4 Food Photography Tips from a New York Times Food Photographer

Article Excerpt from creativelive.com/blog

Image via Andrew Scrivani for The New York Times

The ubiquity of Instagram and other photo-sharing apps has brought new attention to the medium of food photography, making it more accessible and popular than ever. But not all pictures of food are created equal; shooting food photography, like any photography style, requires a bit of technical know-how, as well as a critical eye. The New York Times food photographer and CreativeLive instructor Andrew Scrivani has helped many aspiring creatives hone their skills, by offering great food photography tips and information on food styling and photo editing in Photoshop or Lightroom.

With that in mind, here are a few basic food photography tips for beginners that can really help get the food look you want to achieve and get you on your way to becoming a professional food photographer:

Natural light vs artificial lighting

“Looking at light, in general, is what photography is all about,” says Andrew, who says the idea is to bring the entire world into your workspace. Andrew says the key to figuring out the best light is to practice and experiment, then figure out how to recreate a flattering style over and over again. This includes playing with styles like backlighting and studio lights and shooting against dark backgrounds. You can also try to add a light source with window light or a diffused light. Natural lighting will be your best friend but keep in mind there are other ways to produce a similar effect in a food shots.
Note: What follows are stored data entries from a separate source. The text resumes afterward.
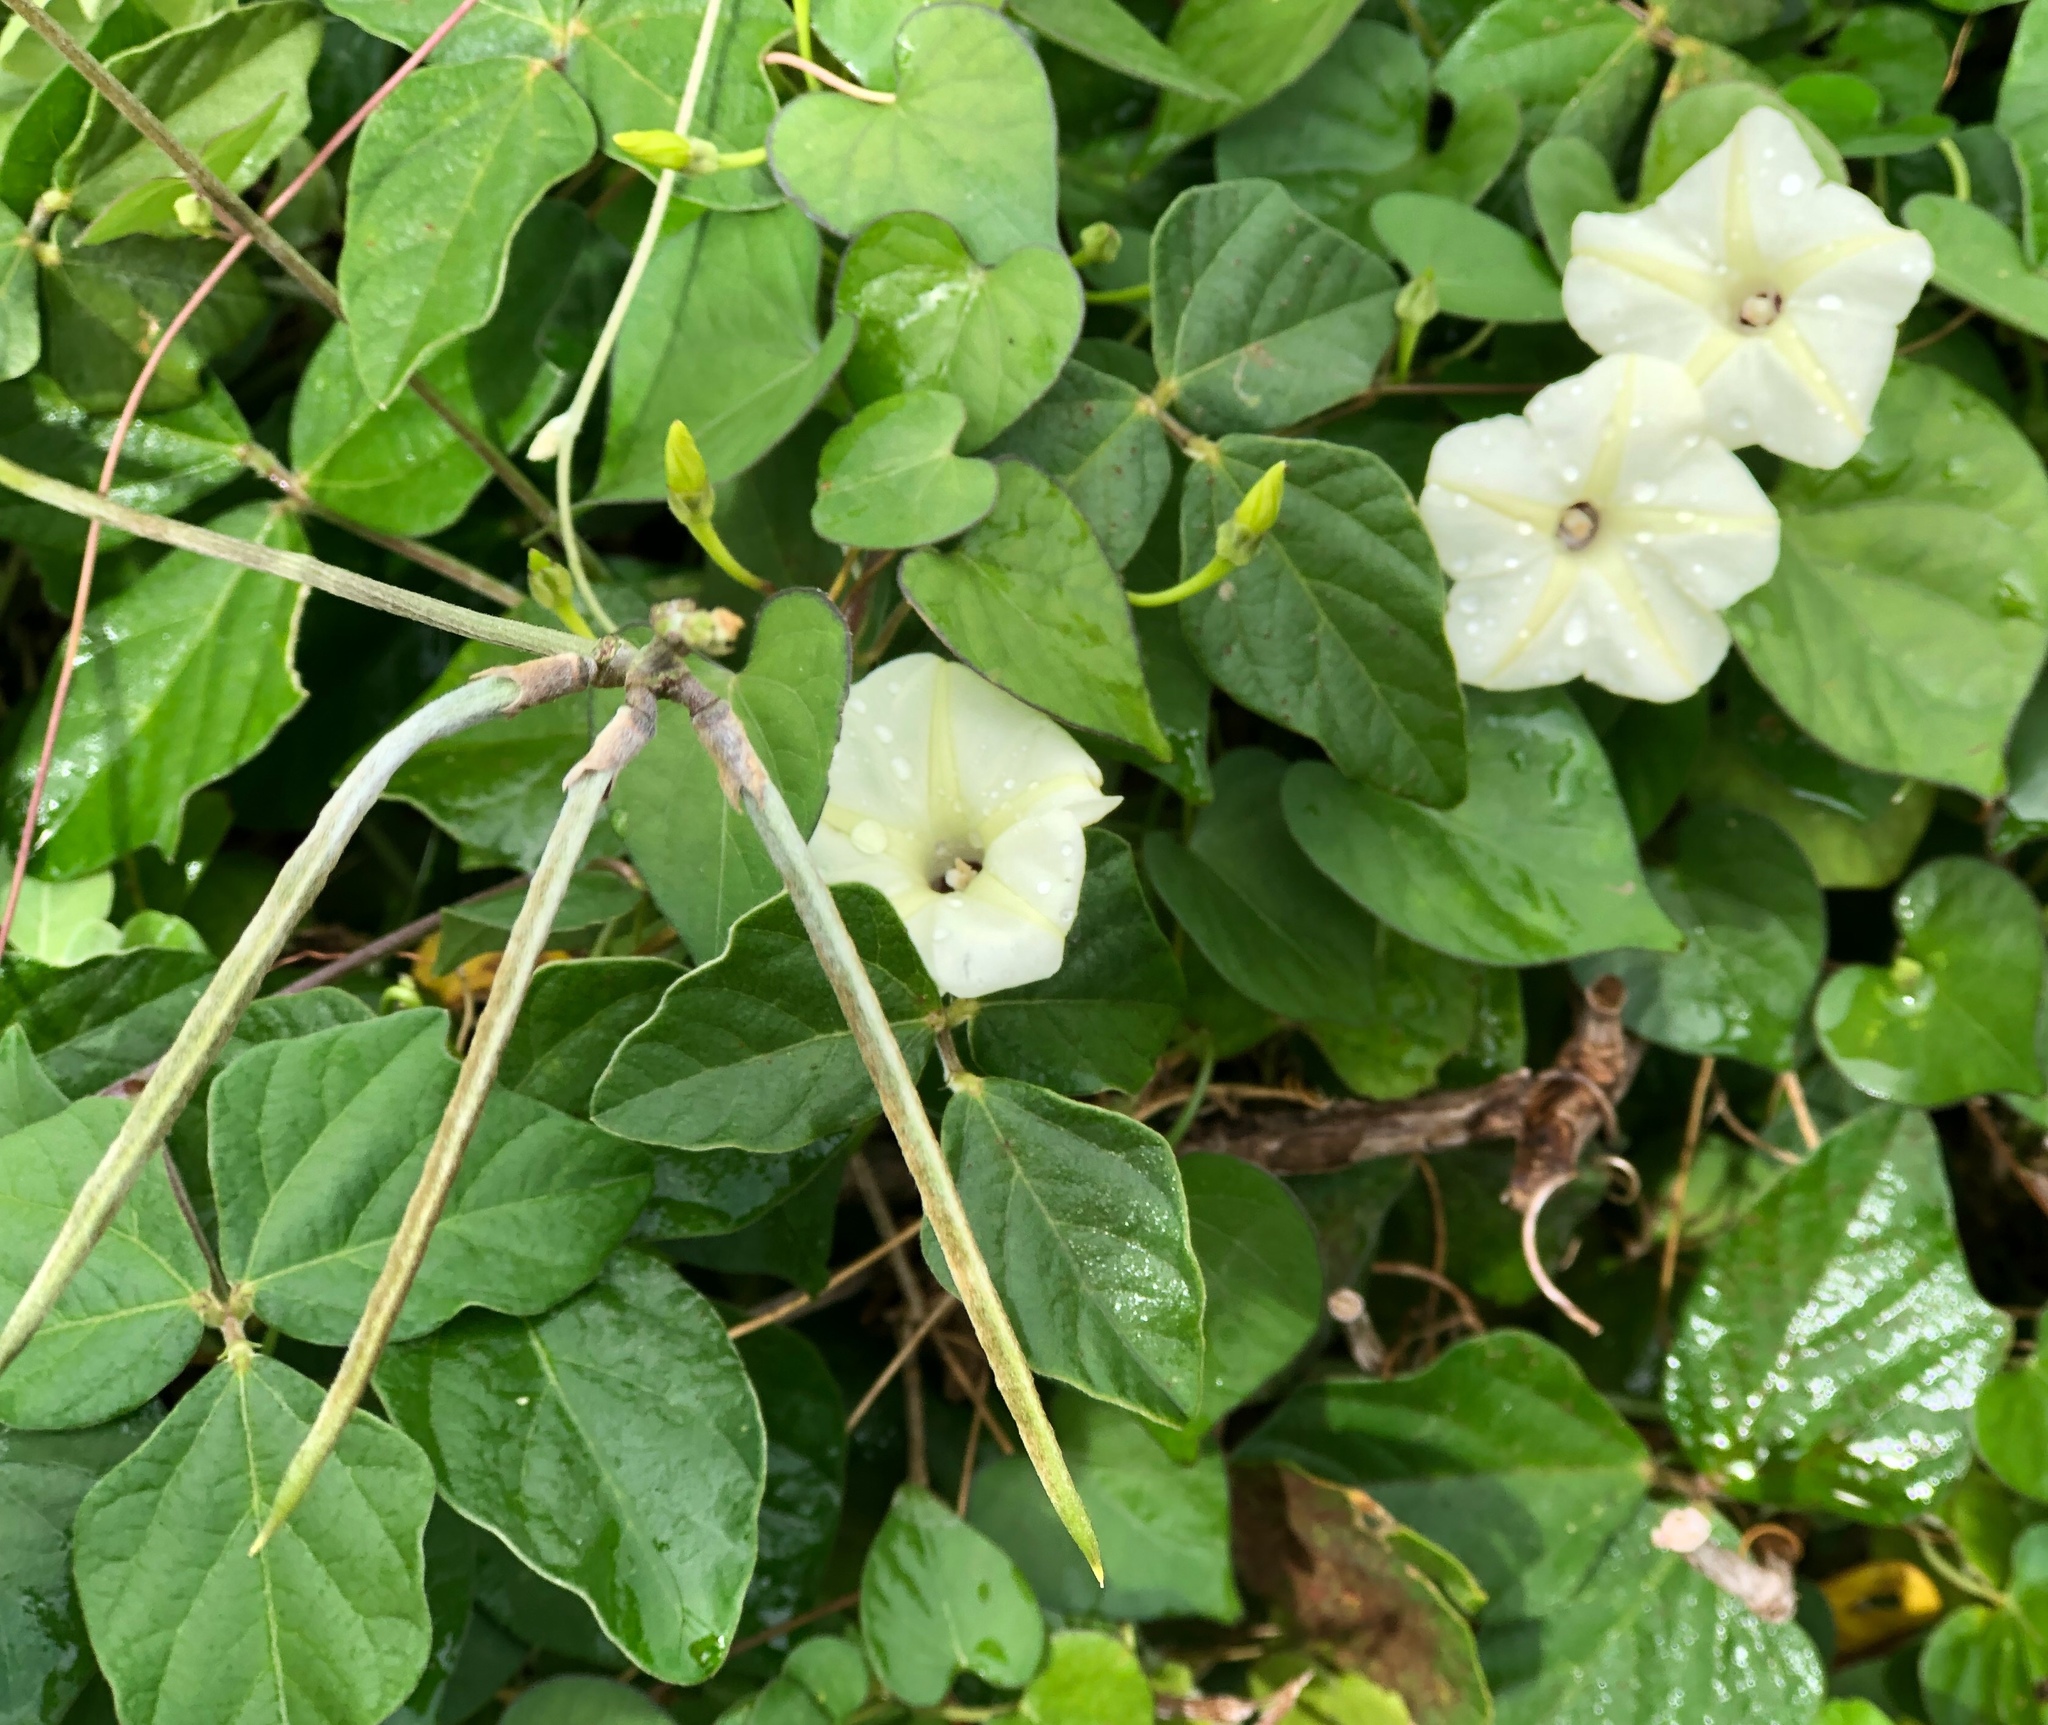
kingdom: Plantae
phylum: Tracheophyta
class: Magnoliopsida
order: Solanales
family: Convolvulaceae
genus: Ipomoea
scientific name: Ipomoea obscura
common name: Obscure morning-glory
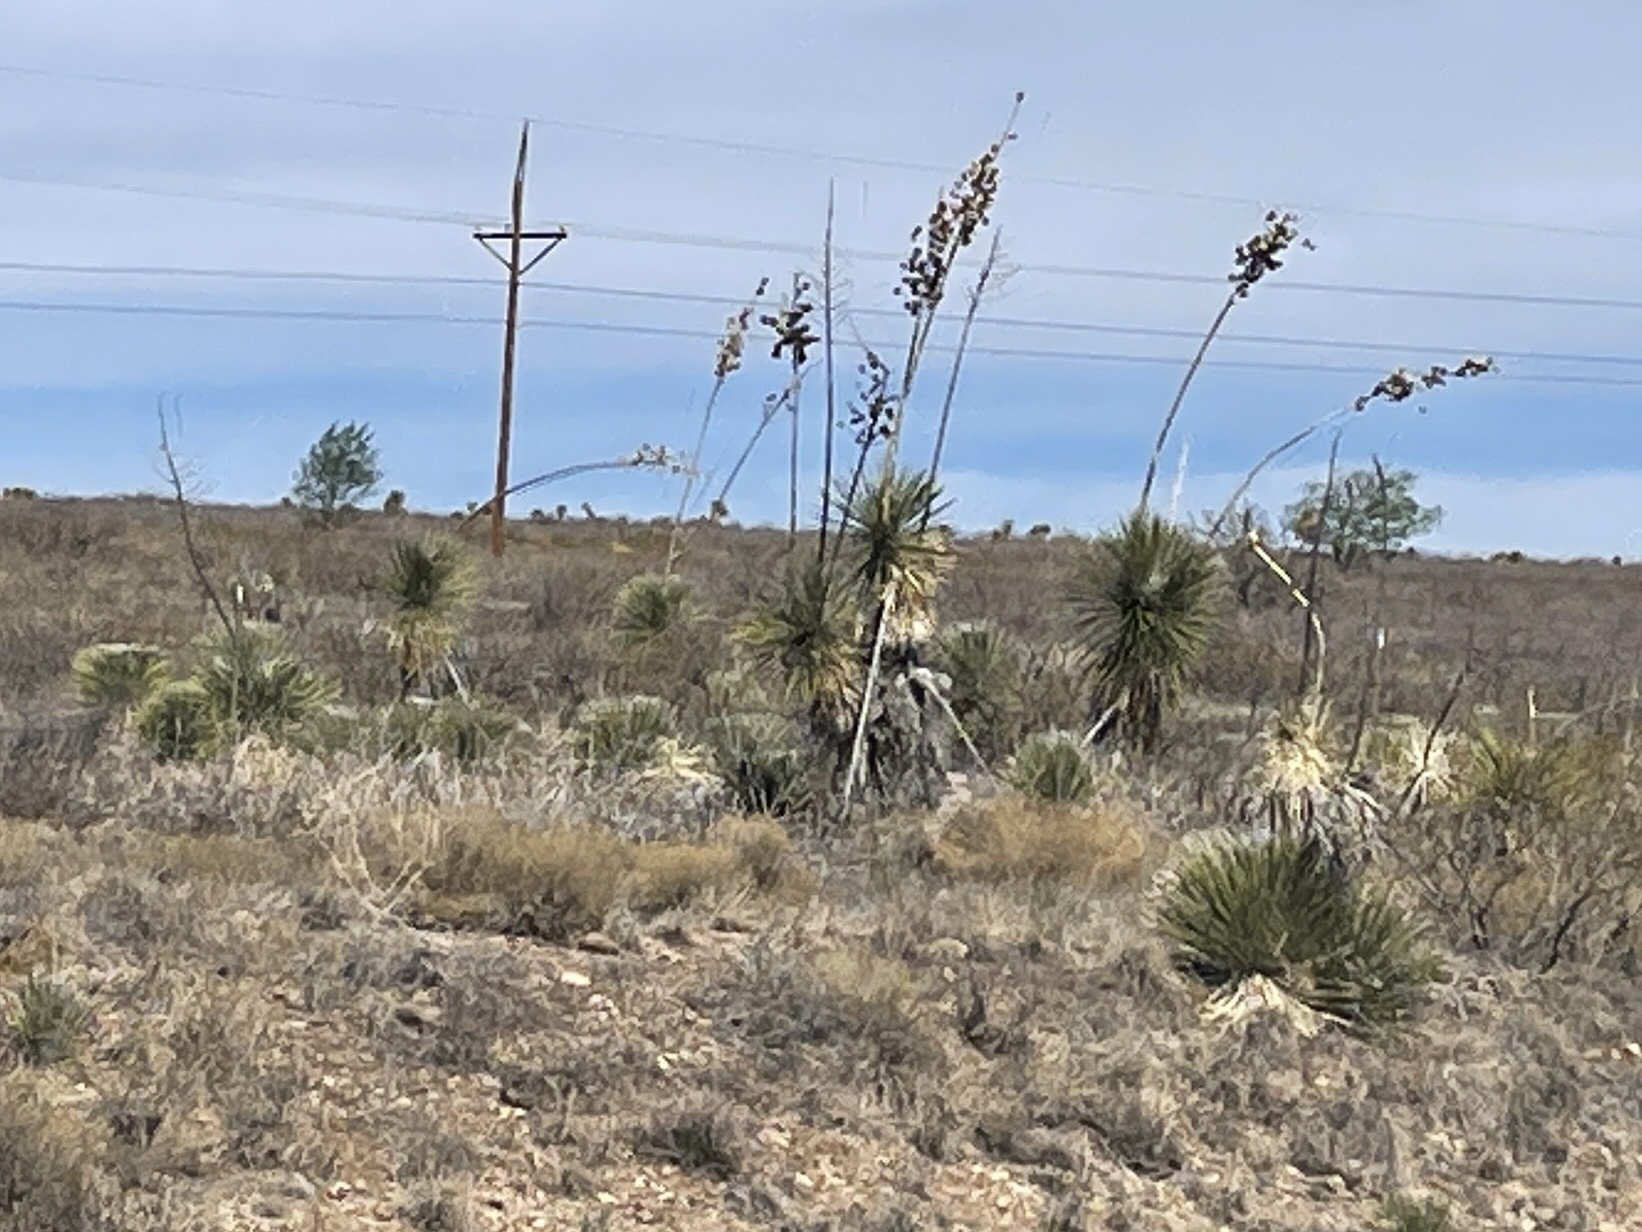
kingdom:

Don’t be afraid to take some bad photos

When photographing an object, you may be drawn to only snap the best light. But, says Andrew, it’s a good learning tool to “stalk that [good] light,” then go around to the other side and find the bad light. “Notice the difference,” he advises because sometimes, highlighting the less-good shot can help you see what the real treasure is. Don’t be afraid to capture different angles and get close-up to low light.